God has waited until the time when the event seemed completely
impossible. But this is the God who created the world. He created it from nothing merely by speaking
his word. As he says, “Is anything too
hard for the Lord?”
The answer is that there is nothing too hard
for him. When St. Paul described the One
in whom Abraham believed he described God as the One “who gives life to the dead and calls into
existence the things that do not exist.”
God called Isaac into existence. We learn in chapter twenty one, “The
LORD visited Sarah as he had said, and the LORD did to Sarah as he
had promised. And Sarah conceived and bore Abraham a son in his old
age at the time of which God had spoken to him.”
During this season of
Advent, we are preparing to celebrate the birth of Jesus Christ – the Savior
and Son of God. As we reflect tonight
upon the first great step towards Jesus, we learn three things. First, God’s salvation is a matter of his
grace and promise. God called Abraham
and made the promise that in him and his offspring all nations would be blessed
purely out of grace. There was nothing about Abraham that deserved this.

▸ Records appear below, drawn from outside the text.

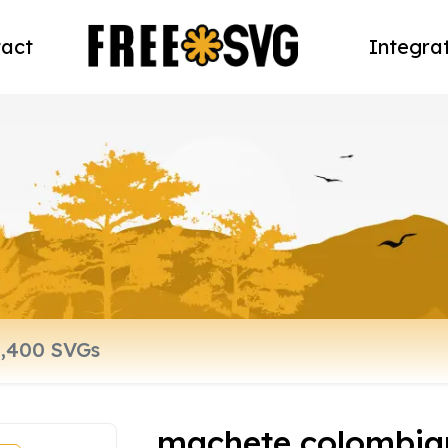
act
Integra
machete colombia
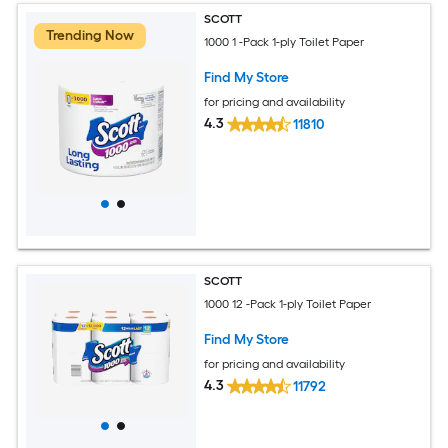
SCOTT
Trending Now
1000 1 -Pack 1-ply Toilet Paper
Find My Store
for pricing and availability
4.3
11810
SCOTT
1000 12 -Pack 1-ply Toilet Paper
Find My Store
for pricing and availability
4.3
11792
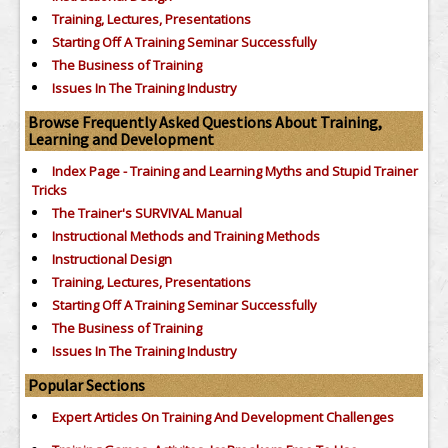
Training, Lectures, Presentations
Starting Off A Training Seminar Successfully
The Business of Training
Issues In The Training Industry
Browse Frequently Asked Questions About Training,
Learning and Development
Index Page - Training and Learning Myths and Stupid Trainer
Tricks
The Trainer's SURVIVAL Manual
Instructional Methods and Training Methods
Instructional Design
Training, Lectures, Presentations
Starting Off A Training Seminar Successfully
The Business of Training
Issues In The Training Industry
Popular Sections
Expert Articles On Training And Development Challenges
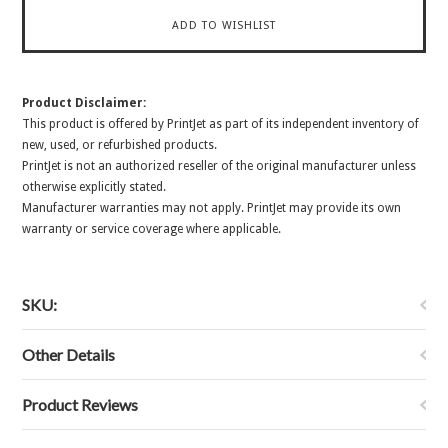
Product Disclaimer:
This product is offered by PrintJet as part of its independent inventory of
new, used, or refurbished products.
PrintJet is not an authorized reseller of the original manufacturer unless
otherwise explicitly stated.
Manufacturer warranties may not apply. PrintJet may provide its own
warranty or service coverage where applicable.
SKU:
Other Details
Product Reviews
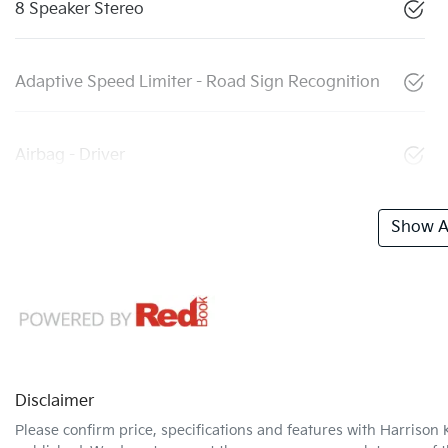
8 Speaker Stereo
Adaptive Speed Limiter - Road Sign Recognition
Airbag - Driver
Show Al
Disclaimer
Please confirm price, specifications and features with
Harrison 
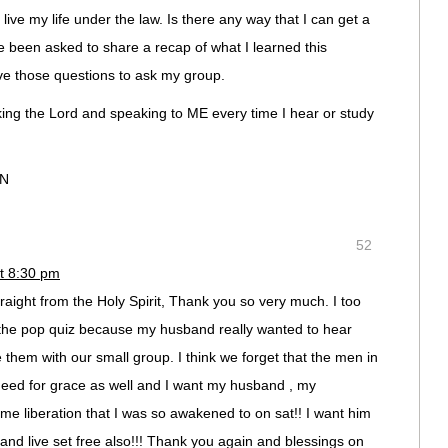
live my life under the law. Is there any way that I can get a
e been asked to share a recap of what I learned this
e those questions to ask my group.
ing the Lord and speaking to ME every time I hear or study
TN
52
t 8:30 pm
ight from the Holy Spirit, Thank you so very much. I too
 the pop quiz because my husband really wanted to hear
them with our small group. I think we forget that the men in
e need for grace as well and I want my husband , my
me liberation that I was so awakened to on sat!! I want him
and live set free also!!! Thank you again and blessings on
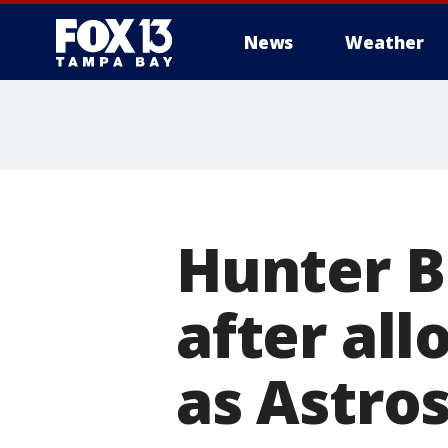
News
Weather
Hunter B
after all
as Astros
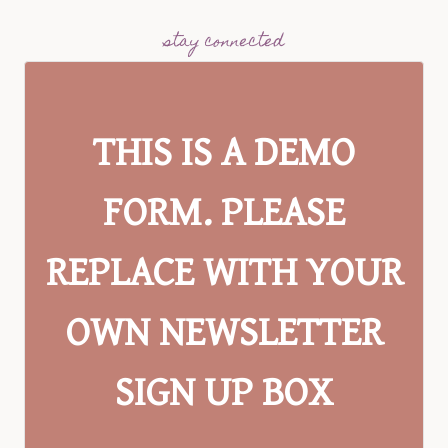
stay connected
THIS IS A DEMO
FORM. PLEASE
REPLACE WITH YOUR
OWN NEWSLETTER
SIGN UP BOX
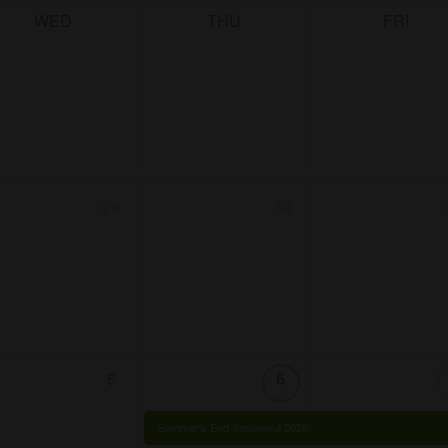
WED
THU
FRI
29
30
5
6
Summer's End Smokeout 2026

There
was nothing about Abraham and Sarah that even suggested it was possible. Instead, it was based purely on God’s promise,
for God’s grace and promise go hand in hand.
Second, we learn that God
does things according to his timing.
Twenty-five years passed between God’s promise and fulfilment. This time provided opportunity to doubt God. But God’s timing is always right, just as it
was true of the incarnation of Jesus Christ himself, for Paul tells us that “in
the fullness of time God sent forth his Son.”
Finally, we see that the
life of God’s people is one of faith – faith in God’s Word; faith in God’s
promise. Abraham believed God’s promise
and it was counted to him as righteousness.
We now believe in the seed of Abraham, Jesus Christ. We believe in the baby born in Bethlehem who
grew up to be the man who died on the cross. Just like it seemed impossible
that Sarah could have a Son, on Good Friday it seemed impossible that Jesus
could be the Christ – the Savior.
But nothing is too hard for
the Lord when it comes to his promise and saving work. The One who worked the
miracle of giving life in the dead womb of Sarah, worked the even greater
miracle of giving life to the dead body of Jesus in the tomb. He raised Jesus from the dead on Easter and
vindicated him as the One who has won forgiveness for us and resurrection life.
We live by faith in Jesus Christ the crucified and risen Lord, and in God’s
timing, we will share in his resurrection on the Last Day.